Infection occurs endogenously. The oral cavity, gastrointestinal tract and respiratory tract are the main places where the introduction of the radiant fungus into the human body occurs. Temperature-sensitive anaerobic form of actinomycetes is a permanent inhabitant of the upper respiratory tract and gastrointestinal tract.

It has been established that actinomycetes are constantly present in oral cavity person. Drusen are found in carious teeth, tonsils and gums. Anaerobically growing actinomycete manifests its pathogenic properties in humans only when it enters ischemic tissues during inflammation or damage. Ulcers of the oral mucosa, diseased tonsils, wound surfaces in gastrointestinal tract or respiratory tract, as well as inflammation of the walls of the bronchi after an influenza infection or hypothermia.

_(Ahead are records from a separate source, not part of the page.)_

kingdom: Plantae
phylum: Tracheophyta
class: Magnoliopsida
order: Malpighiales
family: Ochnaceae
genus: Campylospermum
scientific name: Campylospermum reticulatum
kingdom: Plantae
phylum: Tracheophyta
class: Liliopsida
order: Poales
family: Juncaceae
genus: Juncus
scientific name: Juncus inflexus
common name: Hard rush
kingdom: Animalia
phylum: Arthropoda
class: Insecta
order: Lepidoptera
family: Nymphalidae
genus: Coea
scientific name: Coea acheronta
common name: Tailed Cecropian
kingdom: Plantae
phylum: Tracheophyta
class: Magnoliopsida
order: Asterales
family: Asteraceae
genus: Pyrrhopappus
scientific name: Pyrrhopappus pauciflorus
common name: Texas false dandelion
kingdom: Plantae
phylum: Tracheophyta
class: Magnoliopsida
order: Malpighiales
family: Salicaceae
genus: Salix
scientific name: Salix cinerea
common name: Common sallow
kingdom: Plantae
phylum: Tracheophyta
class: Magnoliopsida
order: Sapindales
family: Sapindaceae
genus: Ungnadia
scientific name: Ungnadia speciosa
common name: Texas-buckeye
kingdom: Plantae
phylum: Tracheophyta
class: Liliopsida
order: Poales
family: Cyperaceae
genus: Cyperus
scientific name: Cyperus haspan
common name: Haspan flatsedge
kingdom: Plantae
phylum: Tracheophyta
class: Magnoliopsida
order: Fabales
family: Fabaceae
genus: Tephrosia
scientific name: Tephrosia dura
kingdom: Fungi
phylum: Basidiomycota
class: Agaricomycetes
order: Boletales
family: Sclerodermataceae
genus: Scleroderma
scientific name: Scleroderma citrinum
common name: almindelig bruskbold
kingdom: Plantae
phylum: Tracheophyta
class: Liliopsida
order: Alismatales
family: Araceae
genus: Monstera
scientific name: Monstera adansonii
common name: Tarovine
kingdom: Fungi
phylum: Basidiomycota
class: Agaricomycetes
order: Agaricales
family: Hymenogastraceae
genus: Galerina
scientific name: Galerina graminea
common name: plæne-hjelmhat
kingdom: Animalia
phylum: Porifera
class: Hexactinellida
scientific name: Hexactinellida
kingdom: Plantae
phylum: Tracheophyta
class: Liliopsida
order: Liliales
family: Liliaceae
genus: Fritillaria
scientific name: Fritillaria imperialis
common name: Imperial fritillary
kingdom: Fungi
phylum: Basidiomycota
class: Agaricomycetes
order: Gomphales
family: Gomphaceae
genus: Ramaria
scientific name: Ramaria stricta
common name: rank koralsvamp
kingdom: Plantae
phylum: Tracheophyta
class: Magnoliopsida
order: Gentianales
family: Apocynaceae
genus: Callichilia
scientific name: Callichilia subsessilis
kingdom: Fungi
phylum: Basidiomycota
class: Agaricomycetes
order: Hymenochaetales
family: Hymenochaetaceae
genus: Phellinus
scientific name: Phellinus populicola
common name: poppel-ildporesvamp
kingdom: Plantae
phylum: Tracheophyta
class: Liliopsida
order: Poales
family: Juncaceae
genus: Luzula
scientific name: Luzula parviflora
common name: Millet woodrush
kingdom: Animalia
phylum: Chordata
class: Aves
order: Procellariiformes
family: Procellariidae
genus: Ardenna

As a result of the introduction of actinomycetes into tissues, chronic inflammation develops. A dense woody infiltrate appears, consisting of inflammatory granulomas, in the center of which there are characteristic colonies of the radiant fungus. The construction of fungal colonies (the so-called drusen) occurs as follows. In the center is a widely branched filamentous network. A single drusen of the fungus reaches the size of a pinhead and is visible as a nodule of pale yellow color. The infiltrate has a tendency to constantly and stubbornly spread to neighboring tissues, capturing and destroying located muscles, bones, joints along the way, breaking through into serous cavities and even into blood vessels. In the latter case, the transfer of metastases to various organs through the blood stream is possible. The incubation period ranges from several weeks to several years. The disease is observed mainly among middle-aged men. Children get sick relatively rarely.

A characteristic sign of actinomycosis is the appearance of a dense, woody, progressive infiltrate. Another sign is the lack of reaction from the regional lymph nodes, since this infection does not spread through the lymphatic pathways. If there is an increase in the lymph nodes, then this indicates a secondary infection, which plays an important role in the development of the pathological process.

Localization:

internal organs (gastrointestinal tract, lungs, bladder)

When actinomycosis spreads to the portal vein, liver metastases develop.

Cervical-facial and temporal-facial actinomycosis.

Treatment of actinomycosis. Regardless of the localization of the process - combined: immunotherapy, iodine therapy, X-ray therapy, the use of antibiotics and surgical intervention. Iodine preparations (up to 3 grams of potassium iodide per day) have proven themselves therapeutically well. Positive results are explained by softening and resorption of infiltrates. Iodine therapy is usually combined with radiotherapy. The use of antibiotics in high doses with sulfanilamide preparations is based on the elimination of a mixed infection and a change in the environment.

Immunotherapy is carried out by introducing actinolysates at a dose of 0.5 to 2 grams 2 times a week intramuscularly. The course of treatment is 20-25 injections. Along with conservative treatment, surgical treatment is also indicated, which consists in opening fistulous passages, in scraping granulations. In some cases, it is possible to excise the infiltrate.

52. Leprosy. Pathogens. Clinical manifestations, surgical manual.